A new survey carried out by Harris Interactive for the BPI has found that of 3,442 respondents, 1,012 (29%) of them are acquiring their music from P2P or other Internet sources.

Carried out in November, the study found that while P2P use remains constant, usage of other other methods and techniques for acquiring music are on the increase.

Sources being exploited by the 16 to 54 year-old respondents include blogs and forums which publish links to music stored on so-called ‘cyberlockers’, a generic term for hosting sites such as Rapidshare. These showed an 18% increase in usage by respondents during the last 6 months.

Other non-P2P sources enjoying increased usage from respondents during the same period include MP3 search engines such as SkreemR (up 28%), and newsgroups which show a big leap of 42%.

While the BPI’s Chief Executive Geoff Taylor points out that there are as many as 35 legal digital music services in the UK for Internet users to acquire music from, the biggest gaining ‘alternative’ source with respondents is not a free mechanism such as BitTorrent.

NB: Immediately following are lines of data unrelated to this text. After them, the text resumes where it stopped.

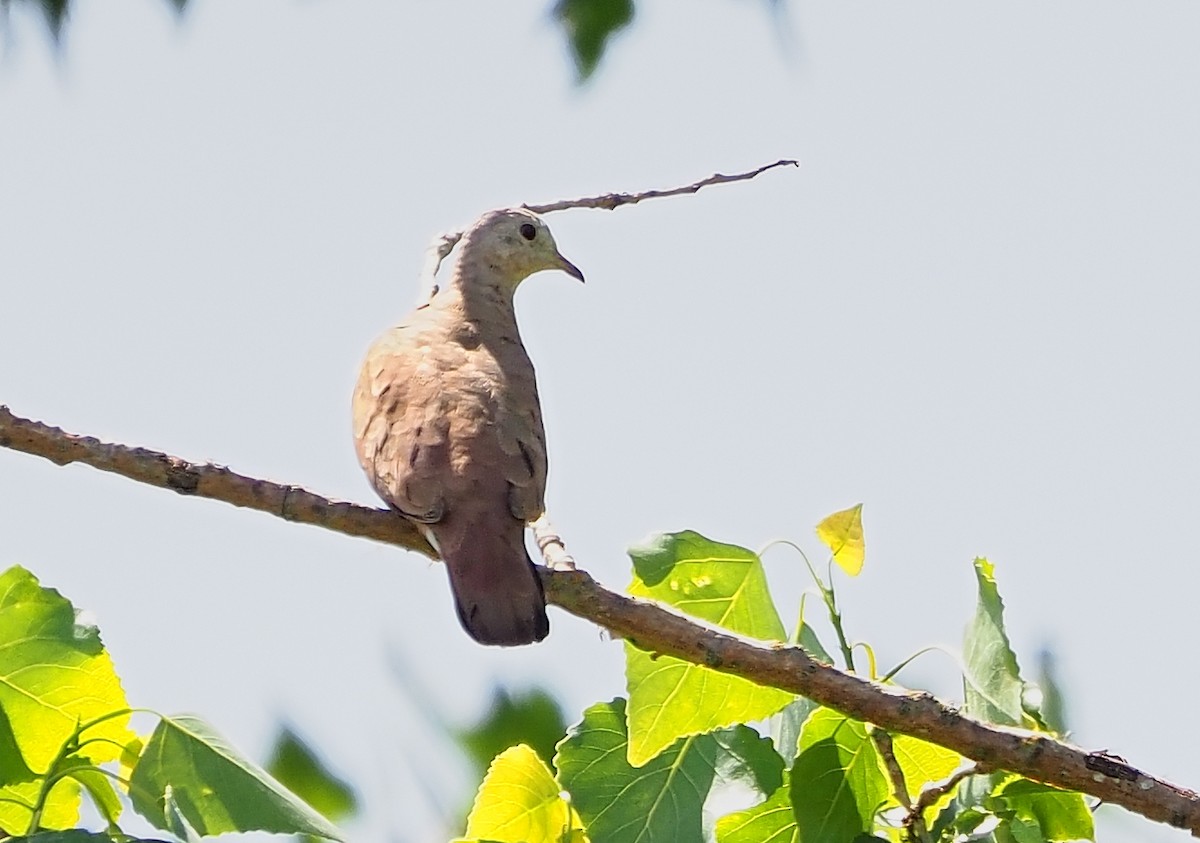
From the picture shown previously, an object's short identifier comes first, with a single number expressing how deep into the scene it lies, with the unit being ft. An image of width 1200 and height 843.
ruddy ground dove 19.44
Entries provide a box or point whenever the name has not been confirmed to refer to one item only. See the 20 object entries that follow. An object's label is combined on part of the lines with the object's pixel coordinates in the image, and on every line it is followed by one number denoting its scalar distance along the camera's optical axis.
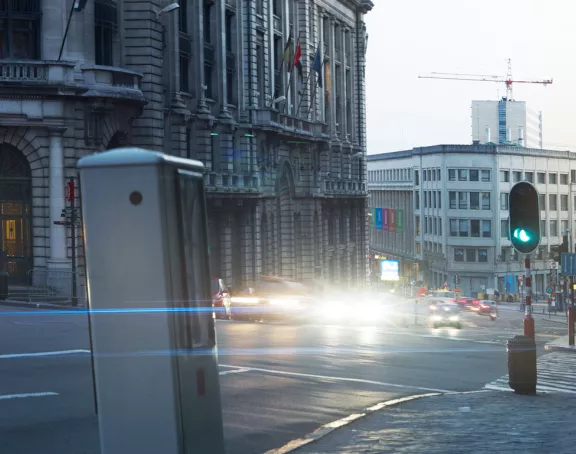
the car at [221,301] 43.19
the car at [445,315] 57.88
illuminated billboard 93.75
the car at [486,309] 87.31
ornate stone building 44.78
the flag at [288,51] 70.18
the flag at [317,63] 74.50
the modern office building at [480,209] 146.12
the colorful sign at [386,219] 141.25
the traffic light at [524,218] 17.95
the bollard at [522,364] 18.38
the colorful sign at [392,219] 139.00
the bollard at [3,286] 39.69
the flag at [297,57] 69.88
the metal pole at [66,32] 43.19
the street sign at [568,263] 39.41
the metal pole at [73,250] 40.19
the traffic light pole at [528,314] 19.16
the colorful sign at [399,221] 141.80
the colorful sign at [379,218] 145.54
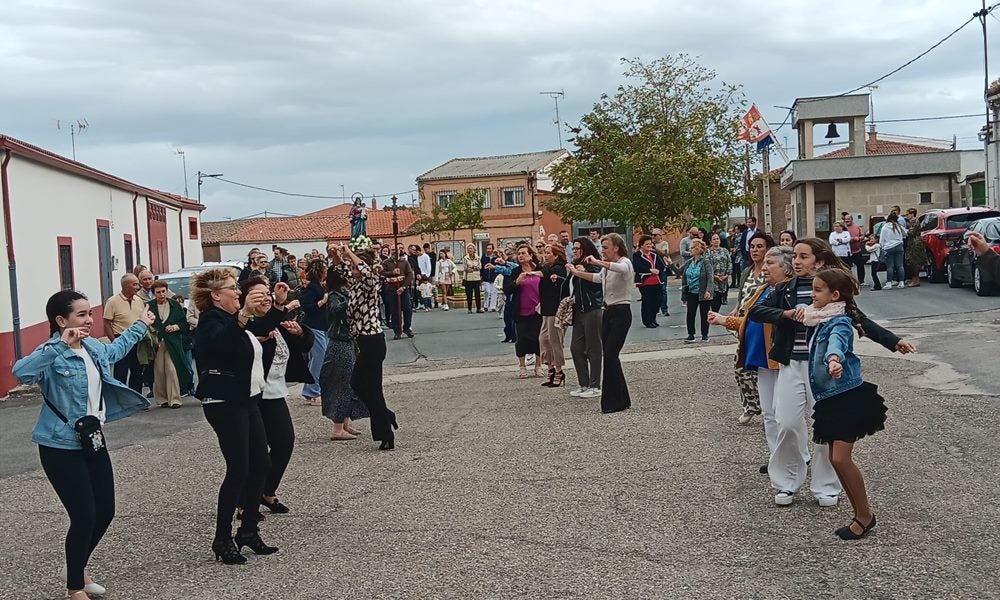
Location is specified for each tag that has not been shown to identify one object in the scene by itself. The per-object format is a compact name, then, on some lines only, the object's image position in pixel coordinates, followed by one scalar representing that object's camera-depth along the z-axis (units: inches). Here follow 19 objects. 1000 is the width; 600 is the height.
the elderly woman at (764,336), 286.2
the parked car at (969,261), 754.2
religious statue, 1056.8
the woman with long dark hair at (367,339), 373.7
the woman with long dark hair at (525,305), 556.1
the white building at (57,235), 670.5
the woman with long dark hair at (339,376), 393.7
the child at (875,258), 903.1
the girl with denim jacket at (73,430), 221.3
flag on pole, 1433.3
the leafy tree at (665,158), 1380.4
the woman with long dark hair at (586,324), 462.6
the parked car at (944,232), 905.5
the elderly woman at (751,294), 340.2
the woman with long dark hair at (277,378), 273.3
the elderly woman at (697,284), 656.4
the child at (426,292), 1126.4
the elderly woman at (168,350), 541.3
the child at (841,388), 236.4
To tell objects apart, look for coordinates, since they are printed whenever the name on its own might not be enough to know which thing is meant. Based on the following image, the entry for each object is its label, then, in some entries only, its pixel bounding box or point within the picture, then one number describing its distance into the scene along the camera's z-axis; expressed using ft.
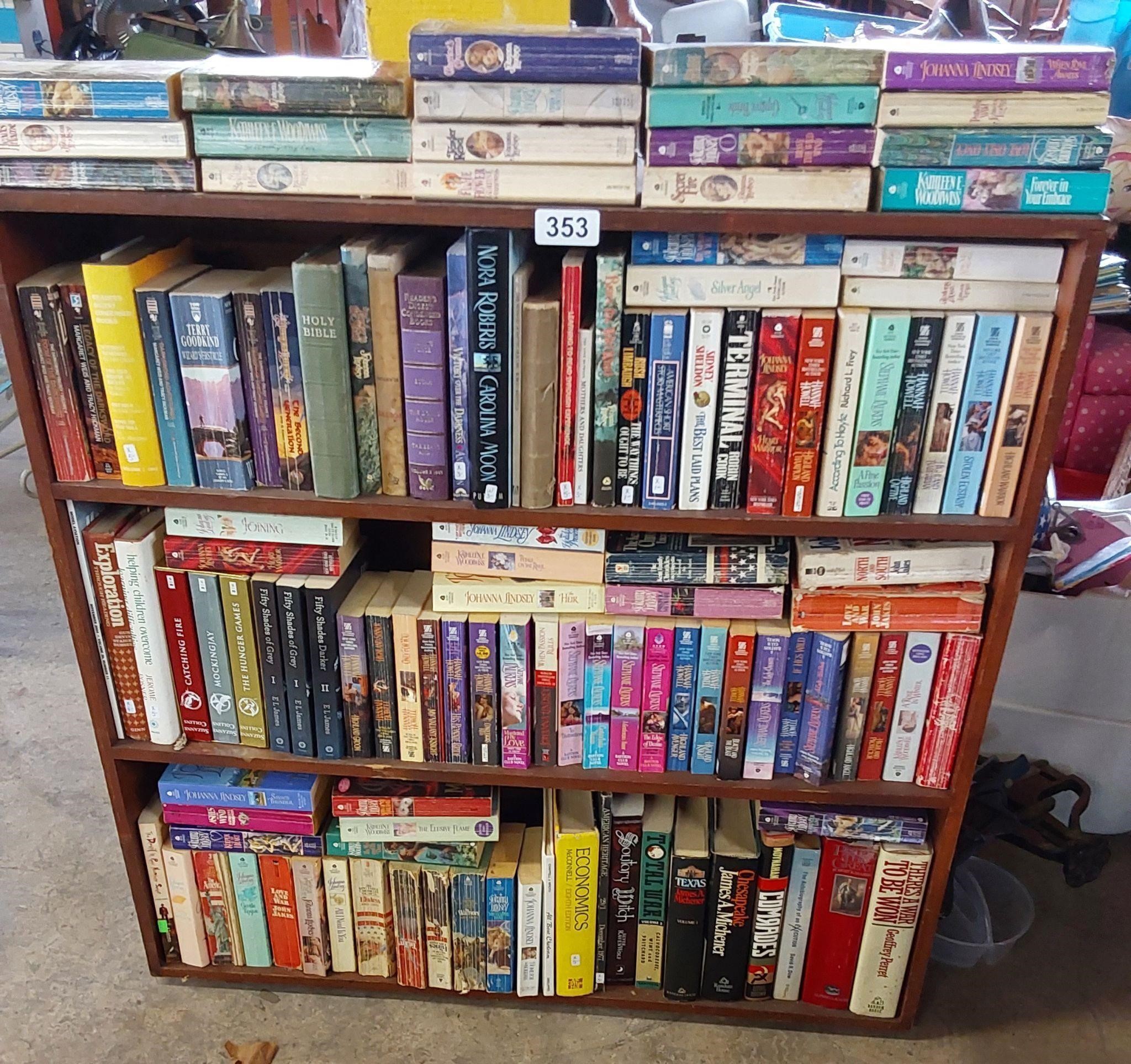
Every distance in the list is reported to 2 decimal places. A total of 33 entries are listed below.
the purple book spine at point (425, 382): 3.91
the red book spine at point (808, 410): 3.90
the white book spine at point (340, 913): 5.25
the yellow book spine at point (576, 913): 5.07
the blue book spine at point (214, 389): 4.03
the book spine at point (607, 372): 3.84
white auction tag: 3.66
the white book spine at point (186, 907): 5.28
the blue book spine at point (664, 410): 3.95
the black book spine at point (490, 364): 3.77
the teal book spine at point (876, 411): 3.89
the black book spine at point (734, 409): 3.94
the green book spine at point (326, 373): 3.91
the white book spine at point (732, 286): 3.83
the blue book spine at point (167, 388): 4.05
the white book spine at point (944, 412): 3.90
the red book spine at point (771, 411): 3.92
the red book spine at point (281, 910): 5.28
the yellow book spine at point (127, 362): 4.01
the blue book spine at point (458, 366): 3.84
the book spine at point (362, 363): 3.91
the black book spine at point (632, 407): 3.95
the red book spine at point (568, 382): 3.84
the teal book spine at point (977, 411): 3.89
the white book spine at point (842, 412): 3.89
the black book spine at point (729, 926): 5.06
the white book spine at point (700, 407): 3.93
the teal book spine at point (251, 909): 5.29
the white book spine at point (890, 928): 4.98
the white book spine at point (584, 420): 3.98
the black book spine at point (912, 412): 3.90
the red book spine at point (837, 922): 5.06
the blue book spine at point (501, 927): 5.18
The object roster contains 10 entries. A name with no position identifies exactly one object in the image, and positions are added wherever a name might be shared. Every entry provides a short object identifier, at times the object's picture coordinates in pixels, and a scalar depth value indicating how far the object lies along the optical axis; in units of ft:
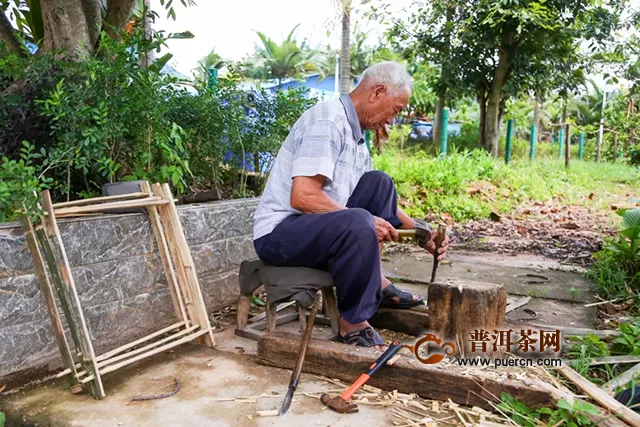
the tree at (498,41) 38.11
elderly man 9.23
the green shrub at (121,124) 10.56
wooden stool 9.81
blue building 123.63
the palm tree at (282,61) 122.01
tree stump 8.80
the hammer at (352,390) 7.87
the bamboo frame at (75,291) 8.41
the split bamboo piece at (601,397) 6.86
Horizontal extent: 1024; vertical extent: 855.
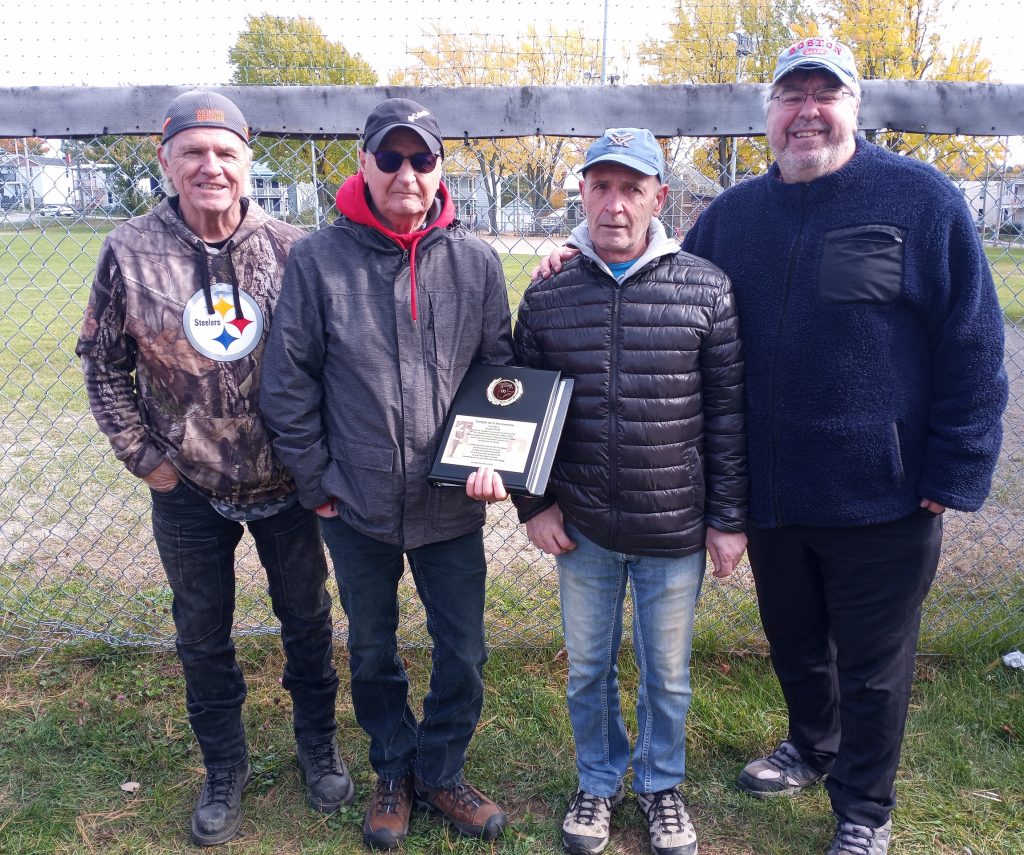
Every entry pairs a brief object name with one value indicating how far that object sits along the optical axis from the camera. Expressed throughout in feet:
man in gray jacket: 7.42
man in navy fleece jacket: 7.23
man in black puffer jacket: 7.32
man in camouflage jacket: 7.65
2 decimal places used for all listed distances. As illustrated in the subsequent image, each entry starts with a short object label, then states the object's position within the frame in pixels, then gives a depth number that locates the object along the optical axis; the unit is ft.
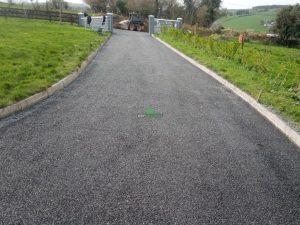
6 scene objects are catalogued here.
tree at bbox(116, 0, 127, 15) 176.45
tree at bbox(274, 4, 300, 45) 143.54
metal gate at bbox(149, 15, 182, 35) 109.50
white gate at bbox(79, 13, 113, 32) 95.04
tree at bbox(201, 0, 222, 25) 184.55
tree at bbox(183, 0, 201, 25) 177.17
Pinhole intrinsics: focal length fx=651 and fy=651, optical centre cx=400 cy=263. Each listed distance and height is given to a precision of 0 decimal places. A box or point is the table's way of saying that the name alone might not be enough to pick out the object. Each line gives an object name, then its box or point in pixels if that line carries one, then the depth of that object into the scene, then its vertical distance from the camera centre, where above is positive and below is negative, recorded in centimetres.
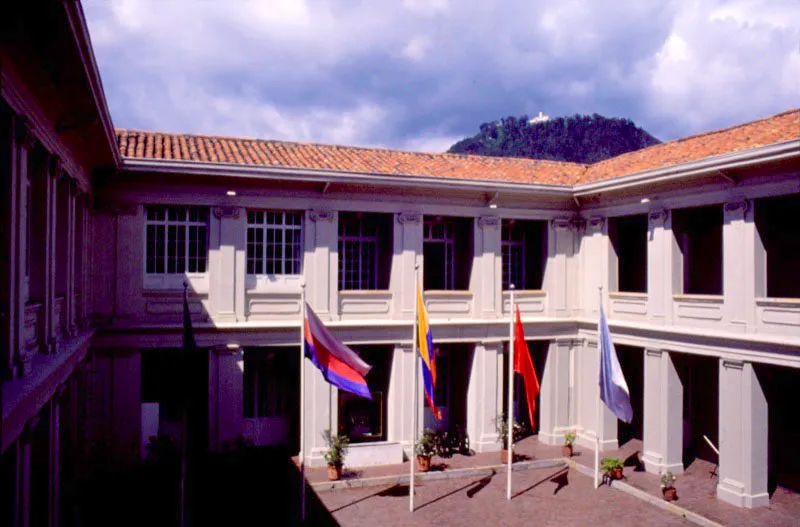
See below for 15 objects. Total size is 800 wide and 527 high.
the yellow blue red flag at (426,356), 1248 -170
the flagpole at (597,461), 1417 -426
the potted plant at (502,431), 1702 -425
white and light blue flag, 1311 -234
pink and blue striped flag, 1152 -163
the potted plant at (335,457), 1453 -425
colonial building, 1271 -34
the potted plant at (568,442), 1673 -447
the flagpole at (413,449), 1266 -353
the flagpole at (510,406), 1367 -293
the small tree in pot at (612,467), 1465 -448
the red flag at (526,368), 1362 -209
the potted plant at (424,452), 1523 -431
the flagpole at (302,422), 1177 -297
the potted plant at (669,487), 1345 -453
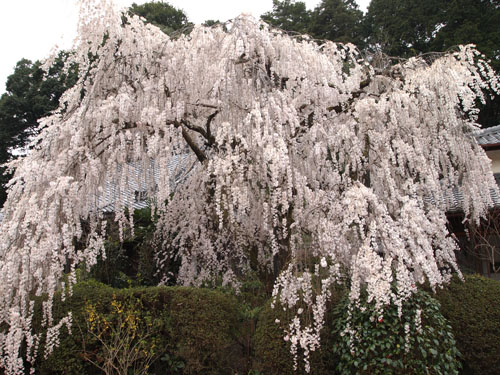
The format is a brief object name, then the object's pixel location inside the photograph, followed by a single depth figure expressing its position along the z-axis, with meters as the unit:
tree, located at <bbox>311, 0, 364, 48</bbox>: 18.33
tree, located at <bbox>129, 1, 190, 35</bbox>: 21.59
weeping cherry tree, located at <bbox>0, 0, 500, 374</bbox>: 3.53
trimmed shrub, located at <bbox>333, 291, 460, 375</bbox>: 3.49
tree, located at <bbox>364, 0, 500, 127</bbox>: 14.32
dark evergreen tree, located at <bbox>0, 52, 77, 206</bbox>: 16.22
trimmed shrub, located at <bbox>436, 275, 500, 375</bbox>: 4.04
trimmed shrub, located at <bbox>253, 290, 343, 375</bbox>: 3.72
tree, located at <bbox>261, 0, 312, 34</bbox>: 19.33
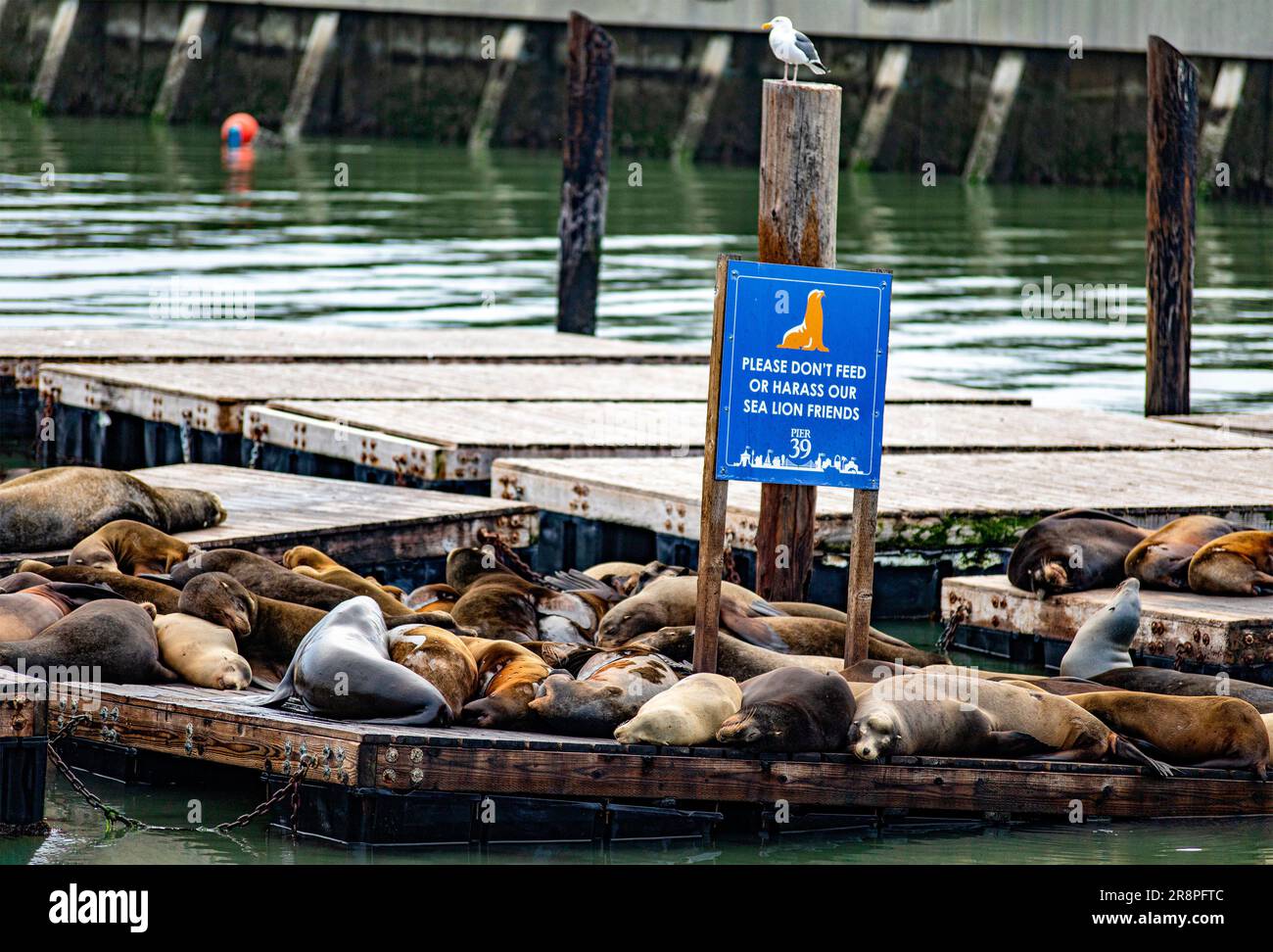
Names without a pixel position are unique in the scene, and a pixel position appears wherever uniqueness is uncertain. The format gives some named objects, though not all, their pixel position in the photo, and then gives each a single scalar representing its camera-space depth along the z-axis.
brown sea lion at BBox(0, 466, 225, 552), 10.09
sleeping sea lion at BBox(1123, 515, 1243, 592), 9.85
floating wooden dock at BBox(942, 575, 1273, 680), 9.13
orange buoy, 42.91
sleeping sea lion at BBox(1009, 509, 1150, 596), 9.88
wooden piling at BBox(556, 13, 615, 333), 17.70
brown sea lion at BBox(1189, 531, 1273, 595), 9.69
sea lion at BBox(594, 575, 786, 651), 8.66
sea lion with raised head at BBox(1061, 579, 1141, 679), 8.92
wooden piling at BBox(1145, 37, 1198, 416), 15.74
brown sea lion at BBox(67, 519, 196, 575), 9.66
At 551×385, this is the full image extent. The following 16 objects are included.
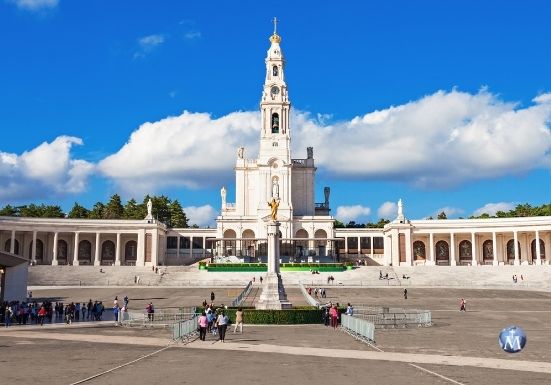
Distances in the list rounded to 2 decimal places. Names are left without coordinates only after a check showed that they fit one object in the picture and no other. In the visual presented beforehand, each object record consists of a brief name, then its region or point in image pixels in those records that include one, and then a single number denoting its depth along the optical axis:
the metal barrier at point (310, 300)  42.44
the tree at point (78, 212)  133.00
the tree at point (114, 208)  131.38
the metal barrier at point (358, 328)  27.50
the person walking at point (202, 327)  28.75
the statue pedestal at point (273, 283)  41.34
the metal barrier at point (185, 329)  27.23
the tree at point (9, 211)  128.38
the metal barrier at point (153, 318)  36.69
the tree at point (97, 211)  133.75
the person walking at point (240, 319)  32.06
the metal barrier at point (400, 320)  35.84
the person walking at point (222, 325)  28.03
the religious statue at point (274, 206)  45.66
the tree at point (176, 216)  130.31
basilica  100.88
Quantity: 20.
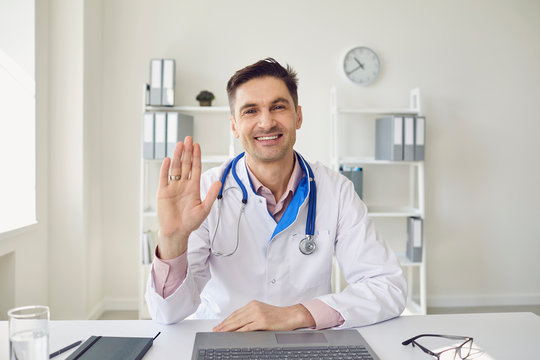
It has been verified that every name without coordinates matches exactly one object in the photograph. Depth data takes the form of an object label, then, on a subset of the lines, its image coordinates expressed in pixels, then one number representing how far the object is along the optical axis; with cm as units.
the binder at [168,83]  308
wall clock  343
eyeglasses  91
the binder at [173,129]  300
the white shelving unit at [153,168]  312
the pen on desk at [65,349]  90
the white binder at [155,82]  308
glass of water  69
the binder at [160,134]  301
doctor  113
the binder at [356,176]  320
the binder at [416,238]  321
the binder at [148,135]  302
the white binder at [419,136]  313
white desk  93
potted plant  322
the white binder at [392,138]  311
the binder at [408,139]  312
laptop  88
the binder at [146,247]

During the last 6 months, overseas MP3 pay sites (such as those listed here) enjoyed an increase in usage of 47% with the respondents who admitted to getting their music from ‘alternative’ sources. This seems to be an indication that people are willing to pay for music, just not at the levels being demanded in their home market. While these sites are labeled as ‘unlicensed’ by the BPI, they maintain they are completely legal in their own countries.

Rather than focusing on the usual P2P/BitTorrent bogeyman, this report puts emphasis on other methods of acquiring music, in the hope that the UK government will indeed grant itself the power to introduce new laws quickly to deal with these ‘new threats’, as mentioned in the Digital Economy Bill.